Tuesday 31 January 2012

Broken Music by Sting



I don't read a lot of nonfiction. No particular reason, I just don't. But I was in a hurry to read this book, not so much because Sting was a serious crush of mine when I was 16 and Roxanne was on my turntable for hours at a time, but because it was a Christmas present from my brother. Well, in theory it was from my Secret Santa, but my brother is about as much use at keeping a secret as The Sun. And I know next time I see him he will ask if I've read it yet and he will keep on asking, and asking, and asking...because that's what he's like.

So I have discharged my duty and promoted it to the top of my TBR pile.


If you come into this expecting to find a lot about The Police, you will be disappointed. The band that made his name is relegated to 100 pages (if that) at the end of the book. The majority of it covers his teenage years as a milkman's son in Wallsend, his teacher training and short teaching career and his strained relationship with his parents, particularly his mother Audrey. But running through it is the story of his musical career, from playing the piano at his grandmother's to saving up for his first guitar, his conversion to bass guitar and gigging with various jazz and swing ensembles before he moved to London to be with his first wife Frances Tomelty.

I'd have liked more about his transfer of allegiance from jazz to punk (a bit of a leap, on the face of it) which arose through his meeting with Stewart Copeland, the drummer with The Police. I was amused that the first Police sets contained 10 songs but still only lasted 10 minutes, so determined was Copeland to drum as fast and as furiously as he possibly could, leaving Sting and the then-guitarist, Henry, to try to keep up as best they might.

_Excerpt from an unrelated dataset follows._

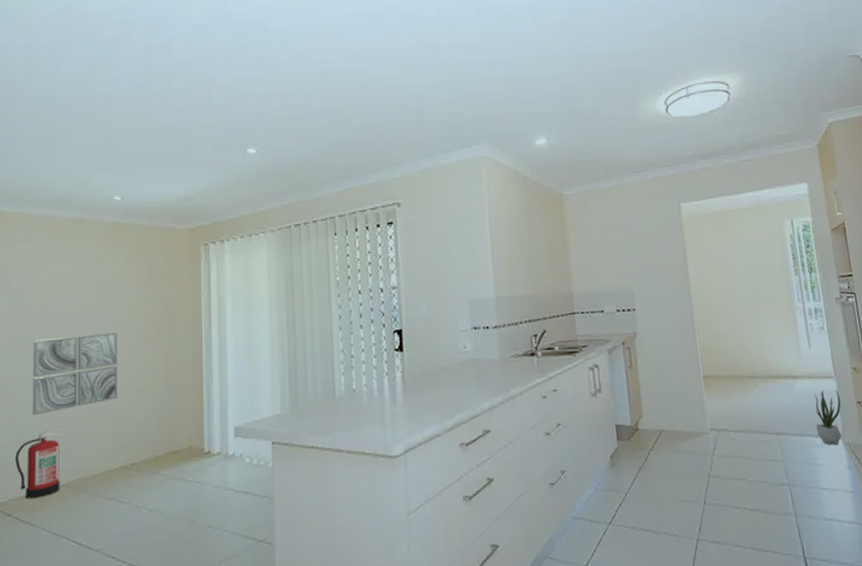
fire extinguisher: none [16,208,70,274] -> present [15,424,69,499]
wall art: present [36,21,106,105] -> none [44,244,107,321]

In this book Sting shows himself to be a natural wordsmith (which once again begs the question "why?" about that crime against music, "De Doo Doo Doo De Dah Dah Dah") and I was drawn into his book almost despite myself. He portrays his passion, sadness and love with the same delicate brush strokes with which his lyrics observe the world.

Not one that I will read again, nor even keep on my bookshelf, but worthy of its 4/5 nonetheless.